Passage for review:
----
The current state of affairs
Two weeks ago, on 18 June, the Berlin Senate decided on "Key points for a Berlin rent law (rent price cap)". The text of the resolution was made public only last week. It is almost identical with the key-points paper on the introduction of a "Berlin rent cap" which surfaced in early June (for more information, please see our newsalert from June 2019).
The clarification of central regulations, important points of which remain controversial in the Berlin state government parties, was postponed until the legislative process now underway. The bill is to be presented at the end of August, and the hearing of associations and experts will take place by mid-September. The Senate’s vote is scheduled to take place in mid-October and the bill shall then be discussed and adopted by the Berlin state parliament. The law is scheduled to come into force in January 2020, with retroactive effect as of 18 June 2019.
The Senate's decision largely reflects concepts publicly discussed in recent weeks. Compared to the key issues paper that previously surfaced, the Senate decision contains few specifications.
In more detail:
• The rent price cap shall be applicable throughout Berlin.
• A "moratorium on rents" shall apply for five years, during which time the rents for all existing flats will be frozen. Compensation for inflation shall explicitly not be provided.
• The rent price cap shall apply to both existing leases and renewed leases. The only exceptions are new buildings and socially subsidized apartments. A new feature is that buildings constructed after 2014 may be exempted from the regulation. Moreover, in cases of economic hardship, where an "economic shortfall" is proven, rent increases and higher rent agreements may be approved by the Senate administration.
• In addition, a generally applicable upper rent limit shall be introduced, above which amount tenants are entitled to demand a reduction. This shall also apply in the case of re-letting. It is still unclear whether a flat-rate upper limit or, for example, an upper limit differentiated according to the year of construction, location and equipment should be set. It was merely pointed out that the upper limit should be determined by reference to a point in time when the Berlin real estate market "had not yet run into a severe imbalance".
• Modernization levies that lead to an increase in the gross warm rent (i.e. all-inclusive, after taking into account savings in operational costs) of more than EUR 0.50 per square metre shall be subject to approval by the Investitionsbank Berlin. Approvals are to be granted if, for example, energy-saving measures are required by law or are beneficial to achieving climate protection goals, if barriers in apartments are reduced or if government subsidies are used to modernize housing. In the legislative process, it is intended that further ecologically and socially innovative refurbishment models should be taken into account and that subsidy practices should be readjusted and further developed.
----
Your tasks:
a - Answer these questions from the passage on the Berlin rent cap:
(i) On what date did the Berlin Senate decide on the key points for a Berlin rent law?
(ii) For how many years shall the "moratorium on rents" apply?
(iii) Which body must approve modernization levies that raise the gross warm rent by more than EUR 0.50 per square metre?
b - Carry the passage on the Berlin rent cap further, continuing after its last sentence.

Given entries:
----
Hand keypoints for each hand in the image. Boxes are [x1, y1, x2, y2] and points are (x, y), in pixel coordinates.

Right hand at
----
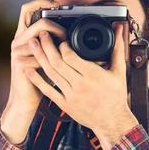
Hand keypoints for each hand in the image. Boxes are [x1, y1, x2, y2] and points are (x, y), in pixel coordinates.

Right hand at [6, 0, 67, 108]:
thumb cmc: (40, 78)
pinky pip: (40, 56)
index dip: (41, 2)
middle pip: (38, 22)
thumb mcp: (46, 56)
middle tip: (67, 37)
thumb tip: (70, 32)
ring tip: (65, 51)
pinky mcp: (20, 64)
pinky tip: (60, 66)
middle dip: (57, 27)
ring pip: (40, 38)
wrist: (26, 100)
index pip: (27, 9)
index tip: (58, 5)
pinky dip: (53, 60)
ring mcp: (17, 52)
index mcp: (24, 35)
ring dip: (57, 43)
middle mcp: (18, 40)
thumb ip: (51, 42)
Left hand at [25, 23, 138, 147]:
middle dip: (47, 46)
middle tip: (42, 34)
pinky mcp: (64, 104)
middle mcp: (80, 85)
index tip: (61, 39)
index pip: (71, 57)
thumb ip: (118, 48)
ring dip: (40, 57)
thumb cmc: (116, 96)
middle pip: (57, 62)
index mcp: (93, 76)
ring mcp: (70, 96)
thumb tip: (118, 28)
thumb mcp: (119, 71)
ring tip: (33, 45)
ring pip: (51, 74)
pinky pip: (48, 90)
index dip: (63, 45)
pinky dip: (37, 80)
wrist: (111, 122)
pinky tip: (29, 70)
----
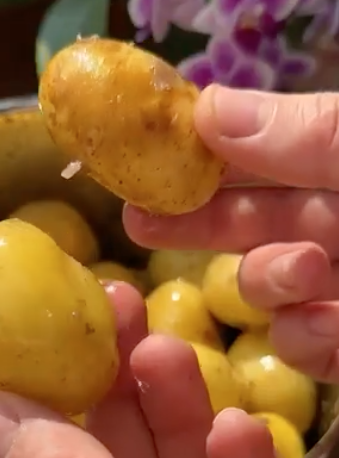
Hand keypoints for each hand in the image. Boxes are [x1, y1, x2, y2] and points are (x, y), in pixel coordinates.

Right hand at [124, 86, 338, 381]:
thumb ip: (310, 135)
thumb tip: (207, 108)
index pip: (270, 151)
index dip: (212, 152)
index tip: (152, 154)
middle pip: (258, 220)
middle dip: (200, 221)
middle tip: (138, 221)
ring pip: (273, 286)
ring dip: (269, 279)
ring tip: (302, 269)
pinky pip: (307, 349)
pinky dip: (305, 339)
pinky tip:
----
Your written answers:
a -
(i) 18 June
(ii) Five years
(iii) The Investitionsbank Berlin

b -
• Violations of the new Berlin rent law shall be classified as an administrative offence and punishable with fines of up to 500,000 Euros.
Background to the political discussion
After the Senate's decision, the main contents and mechanisms of the regulations still remain unclear. More voices critical of the decision being raised in the political debate. They warn against unintended effects that counteract the creation and maintenance of adequate housing in Berlin and are also anti-social. It remains to be seen how the draft law will be structured and whether changes will be implemented via the legislative process.
The political discussion has only just begun. The industry associations, in particular the umbrella association ZIA as the central interest group of the real estate industry and the BFW as the leading association of the private housing industry, have reinforced their political activities. Last week, at the ZIA's annual Real Estate Industry Day, top politicians from the CDU/CSU and FDP emphasized their rejection of rent price caps and the nationalization of housing companies. They called for concentration on measures to accelerate and financially facilitate new constructions. Early this week, also the GdW, the federal association of public and private sector housing companies, has rejected the Berlin rent price cap and called for subsidized programmes for new affordable housing.
Immediately prior to the Senate's decision, housing politicians of the co-governing Berlin SPD warned that a rent freeze would also deprive the state of Berlin of an annual surplus of around 150 million euros for its public housing companies – amounts that are urgently required year-by-year for the construction of new affordable public housing. The housing cooperatives are also rejecting the rent price cap. In their opinion, it removes the possibility of raising the planned funds for pending socially sound modernization and repairs by means of moderate rent increases. Even the district councillor of Friedrichshain-Kreuzberg, Florian Schmidt (BÜNDNIS 90/DIE GRÜNEN), has raised this issue.
Some other federal states are also currently discussing the introduction of a state law rent price cap. However, it seems fair to assume that other federal state will first wait and see how the “pilot case” in Berlin will eventually develop.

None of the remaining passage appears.